Yesterday a friend was telling me about a visit he made a few years ago to a Buddhist temple in Peshawar. It was run by a former Muslim who had converted to Buddhism. He was together with some Africans and he said everyone felt dazed by the surreal quality of this visit. Here they were, in the heart of Pashtun territory, in Bin Laden land. Just round the corner was that famous bazaar where you can buy an armoured division and get a few Stinger missiles as small change, and they were sitting under a Buddha statue, listening to a sermon on right conduct. One of the Africans, a Sudanese and a devout muslim, was looking in utter amazement at the Buddha idols, the first he had ever seen in Pakistan.
I told my friend that maybe if someone asked this Sudanese about this visit, he would not at first remember having made it - he would need some prodding for his memory to bring it back. When something is too unforgettable, it becomes actually forgettable, because our sense of reality cannot deal with it, and puts it in a corner, under the item "Forteana".

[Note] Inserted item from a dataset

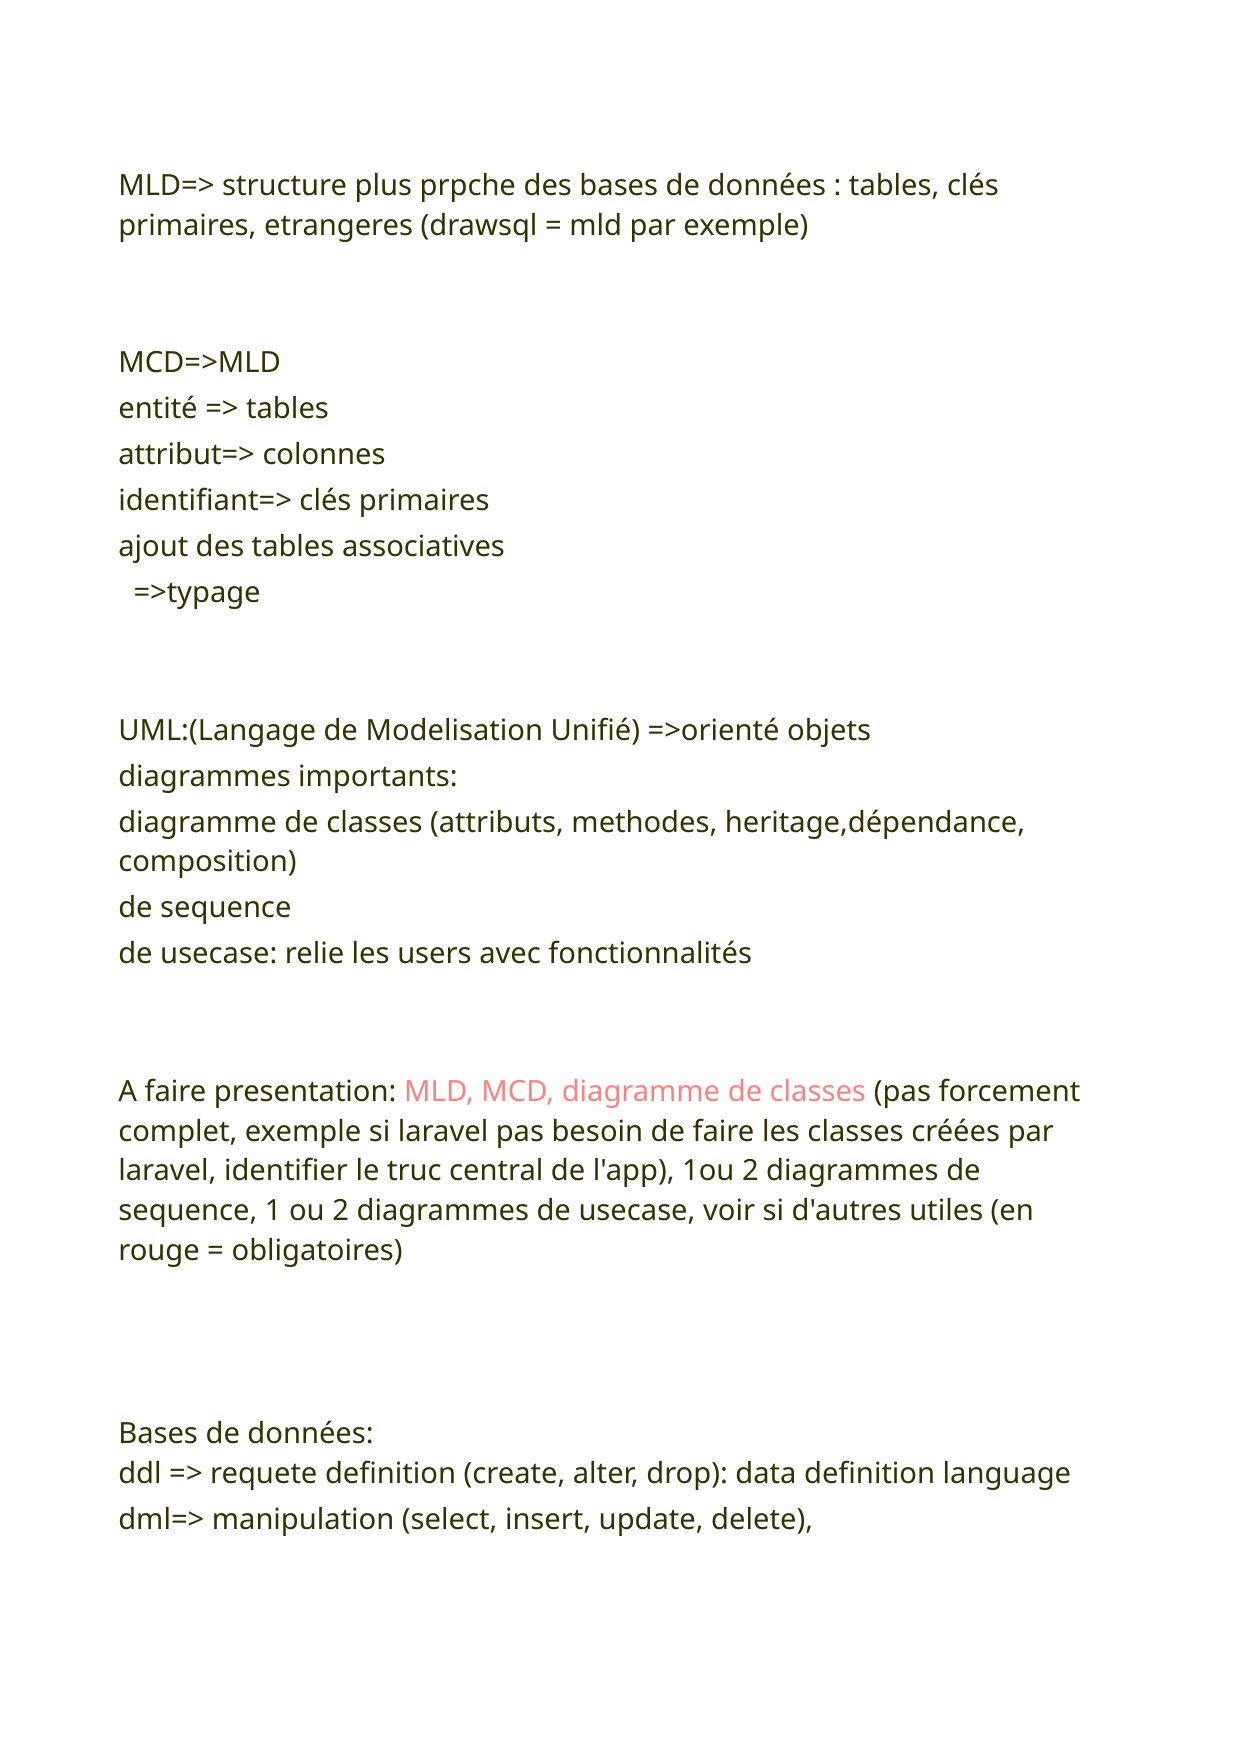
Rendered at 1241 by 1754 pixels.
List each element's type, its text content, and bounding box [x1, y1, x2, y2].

In his foreword to "The Crucible" Arthur Miller says that we do not remember fear, maybe because to do so would be harmful to the brain. Hence, he says, he has difficulty remember remembering the exactly quality of the fear he felt during the Mc Carthy years, except that he knows it was it was there all the time.
Memory has a gland which secretes nostalgia. It is the oil in which float the pickles of memories – most memories, at least. It is a pretty mysterious human faculty. In one of Borges’s stories, a character is not surprised to come across a person able to predict the future. " After all" he reflects " That we possess memory – the capacity to retain the past- is already miraculous. Why not, then, be able to foresee the future ?" True, especially that precognition seems to be as capricious – or , maybe , obeys to laws as obscure as – memory.
There is a story about a tribe in Latin America, which lived on the coast. Once a European three mast dropped anchor well in sight of the village. It stayed there for a few weeks. Nobody in the village noticed it, because it was so beyond their expectation of normality – its size, its fantastic shape – that they could not really "see" it. It is probably a false story, and, like many false stories, has a seductive aspect to it. What if it was really possible that our brain filtered our perception of reality ?
One thing society does, to tame reality, is to put names to things. Actually, names started as generalisations. Tree englobes both pine trees and banana trees. Later, science told us that a banana tree is actually not a tree but a kind of giant grass, but even when we did not know it, banana "tree" worked as a fine and convenient way of naming the thing. Apart from the functionality, names have a reassuring quality. Walking among trees in a silent forest, or watching the leafless silhouette of one against the night sky, it is good to tell oneself that these are trees, it dispels the somewhat menacing air they could have, if not. When Gandalf and the Balrog fall through the mines of Moria, they pass by "nameless things" deep in the bowels of the earth.
Religion is, of course, the Great Explainer of reality. Fortunately, it has suffered some reversals in the past centuries, and new philosophies have been able to germinate, giving us alternative views of reality. Problem is, at the same time, we are suffering a serious problem in another front, which is that of memory. Gone are the days when children would recite whole chapters of Paradise Lost at one go. Not only do we not train our memories like before, but we stuff it with junk. In our year, the average televisionwatcher ingests as much fiction as the people before used to in a whole lifetime. Where does it all go, I wonder ? What if, one day, the walls holding our "remembering fiction" faculty burst, and the stuff overflowed in our memories of life ? Imagine having flashbacks of the day you killed JR, or of the night you left Ingrid Bergman on an airport runway. Unless, in that case, the "selective memory" function still worked, so that you would forget about what you did to JR, and remember everything about Ingrid.